As shown in Figure 5, we studied the relationship between the number of ATBs and the PSNR performance on DeepLesion for image SR (×4). To obtain a relatively lightweight model, the number of ATBs was selected as 6, and the number of convolutional layers was 3 in the final test performance experiment.

Figure 5.

Relationship between PSNR and number of ATBs in STAN.

4.5. Analysis of Experimental Results

Network optimization was performed. The performance comparison results in terms of PSNR with ×2 and ×4 scale factors are presented in Table 2. We analyzed different algorithms on the DeepLesion testing set. Compared with the bicubic method, the PSNR of STAN improved by 9.58 and 13.36 dB when the scale factor was ×2 and ×4, respectively. Compared with the method using the DL neural network, the PSNR of STAN improved by 3.81 and 3.56 dB when the scale factor was ×2 and ×4, respectively.

Table 2.

PSNR (dB) values for the proposed STAN model.

Model	×2	×4
Bicubic	23.32	21.76
SRCNN [37]	33.17	27.78
DRRN [38]	34.56	29.65
MDSR [39]	34.85	29.90
RDN [40]	34.96	30.24
RCAN [41]	34.99	30.35
LTE [42]	36.22	31.11
STAN (our)	36.98	31.34

As can be seen in Figure 6, the bicubic reconstruction of medical CT images yielded the worst effect and the lowest PSNR. The SR algorithm based on DL performed better than the algorithm based on interpolation.

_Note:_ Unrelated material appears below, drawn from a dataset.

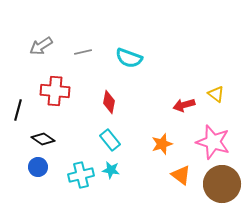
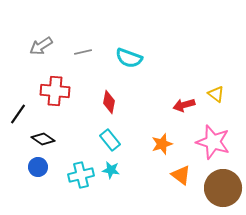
black line: moved 4 px down; rotated 20 degrees clockwise
brown circle: moved 1 px right, 4 px down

The STAN model based on transform networks proposed in this paper performed relatively better than the CNN-based SR method by 0.76 and 0.23 dB when the scale factor was ×2 and ×4, respectively.

Figure 6.

Medical CT image testing using different algorithms on the DeepLesion dataset.

Thus, the proposed STAN model exhibited superior performance to the CNN-based SR method, demonstrating that the transformer network yields obvious performance advantages in medical CT imaging.

By using different algorithms, the medical CT image was reconstructed with multiple resolutions. The results of different algorithms on the DeepLesion are shown in Figure 6.

5. Conclusions

For SR of medical CT images, we proposed an improved STAN model that uses the SA mechanism for feature extraction and solves the long-range dependency problem encountered in CNNs and RNNs. In addition, it can obtain more important feature information. In STAN, nonoverlapping feature values are computed using different window sizes, and feature extraction is performed using a shared-attention mechanism.

We experimentally demonstrated the SR effectiveness of the proposed STAN model in medical CT images. We used the PSNR metric for performance comparison. The results revealed that the PSNR of the proposed STAN model is much better than that of the CNN SR method. The use of the SA mechanism in STAN yields clearer reconstruction results, and the reconstruction effect in the low-frequency regions of medical CT images is better. However, medical imaging may generate image noise due to the influence of hardware equipment and the external environment. As such, the next step is to denoise medical CT images in the SR process.

Algorithm 1.

The implementation steps of our STAN for medical superresolution.

Data Availability

The medical CT medical image data used to support the findings of this study have been deposited in the https://nihcc.app.box.com/v/DeepLesion repository. This is an open source medical open source dataset, you can download and use it freely.

Conflicts of Interest

The authors declare that they have no conflicts of interest.